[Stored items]
○ ○ ○ ○

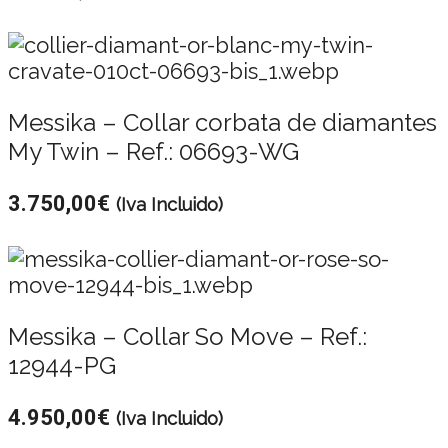
Messika – Collar corbata de diamantes
My Twin – Ref.: 06693-WG
3.750,00
€
(Iva Incluido)
Messika – Collar So Move – Ref.:
12944-PG
4.950,00
€
(Iva Incluido)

○ ○ ○ ○

■ **To-do item**:
Write out the records once more, exactly as they stand, with no images.

■ **Solution for this problem**:
Messika – Collar corbata de diamantes
My Twin – Ref.: 06693-WG
3.750,00
€
(Iva Incluido)
Messika – Collar So Move – Ref.:
12944-PG
4.950,00
€
(Iva Incluido)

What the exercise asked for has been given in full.